* **EXERCISE DIRECTIONS**
Below are entries; count each line that holds the word "grey" and report the number without any other words.
**** EXCERPTED DATA
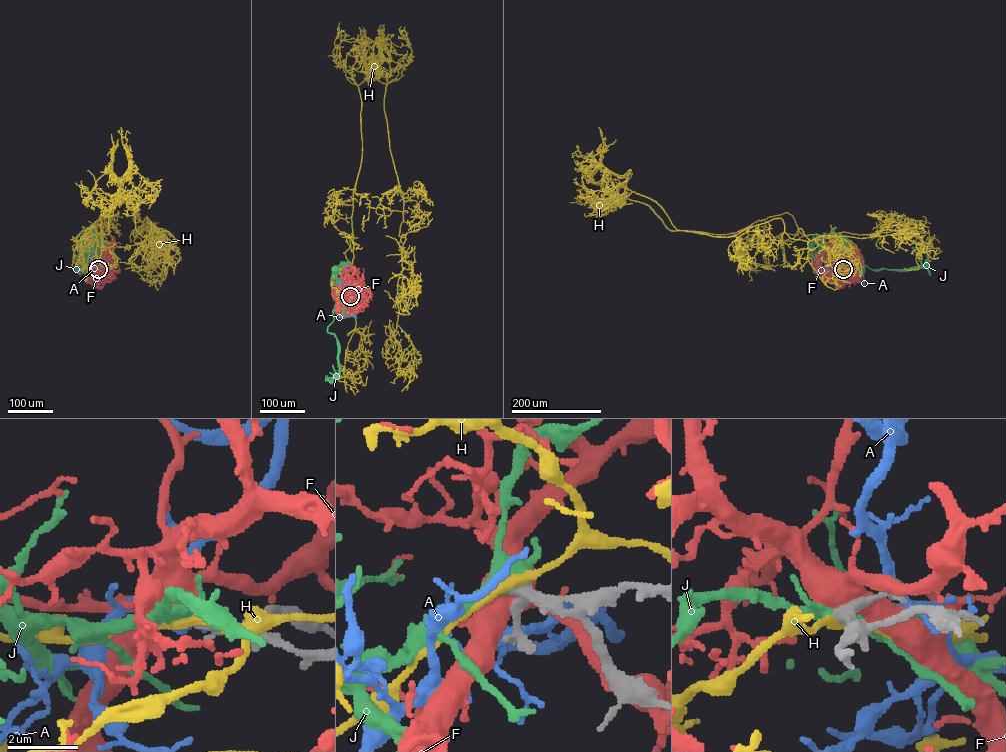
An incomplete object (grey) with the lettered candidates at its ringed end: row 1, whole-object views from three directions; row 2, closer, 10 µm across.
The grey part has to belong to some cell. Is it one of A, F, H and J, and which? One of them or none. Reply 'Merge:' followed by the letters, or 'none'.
********
**** EXCERPTED DATA
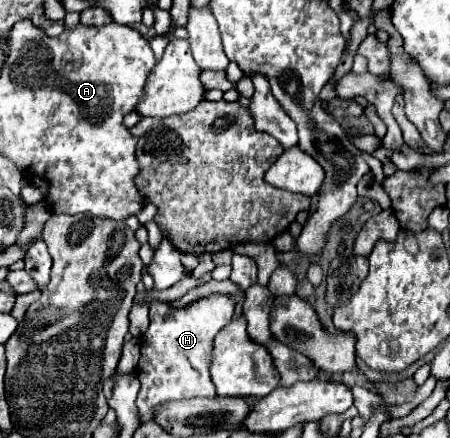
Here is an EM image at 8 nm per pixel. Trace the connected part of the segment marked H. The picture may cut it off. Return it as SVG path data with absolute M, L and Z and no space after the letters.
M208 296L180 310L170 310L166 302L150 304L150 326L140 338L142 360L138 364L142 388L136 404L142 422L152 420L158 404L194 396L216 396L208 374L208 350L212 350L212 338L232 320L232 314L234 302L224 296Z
********
**** EXCERPTED DATA
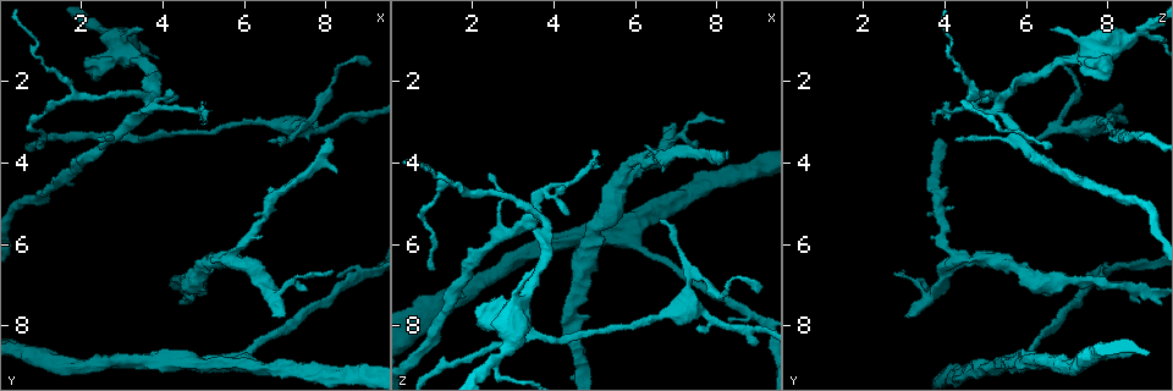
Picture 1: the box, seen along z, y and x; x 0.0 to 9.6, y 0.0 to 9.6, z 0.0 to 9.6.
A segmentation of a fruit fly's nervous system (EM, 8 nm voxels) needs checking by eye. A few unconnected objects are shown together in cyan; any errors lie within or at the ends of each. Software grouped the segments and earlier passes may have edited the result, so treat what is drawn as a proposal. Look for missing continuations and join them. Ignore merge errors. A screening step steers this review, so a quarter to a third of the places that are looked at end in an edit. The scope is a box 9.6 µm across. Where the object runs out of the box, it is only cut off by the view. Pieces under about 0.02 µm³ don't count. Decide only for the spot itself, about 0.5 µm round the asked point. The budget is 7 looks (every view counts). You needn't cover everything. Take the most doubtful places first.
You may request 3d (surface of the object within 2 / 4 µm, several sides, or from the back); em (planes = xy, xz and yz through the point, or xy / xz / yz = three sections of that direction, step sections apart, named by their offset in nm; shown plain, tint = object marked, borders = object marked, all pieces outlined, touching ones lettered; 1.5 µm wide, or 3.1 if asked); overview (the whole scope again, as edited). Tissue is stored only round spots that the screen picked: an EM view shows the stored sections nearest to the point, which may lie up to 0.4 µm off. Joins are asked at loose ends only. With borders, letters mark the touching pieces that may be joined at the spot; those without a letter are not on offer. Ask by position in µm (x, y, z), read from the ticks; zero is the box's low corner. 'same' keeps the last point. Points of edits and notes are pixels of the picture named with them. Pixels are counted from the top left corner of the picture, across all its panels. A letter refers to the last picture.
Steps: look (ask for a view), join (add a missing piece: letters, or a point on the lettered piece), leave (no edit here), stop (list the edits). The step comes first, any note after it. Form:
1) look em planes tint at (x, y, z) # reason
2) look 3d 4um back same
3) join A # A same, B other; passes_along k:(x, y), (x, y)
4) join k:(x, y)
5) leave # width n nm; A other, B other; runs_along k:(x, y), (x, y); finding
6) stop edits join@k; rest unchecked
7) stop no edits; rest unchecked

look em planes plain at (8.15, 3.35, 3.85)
********
* **EXERCISE RESULT**
2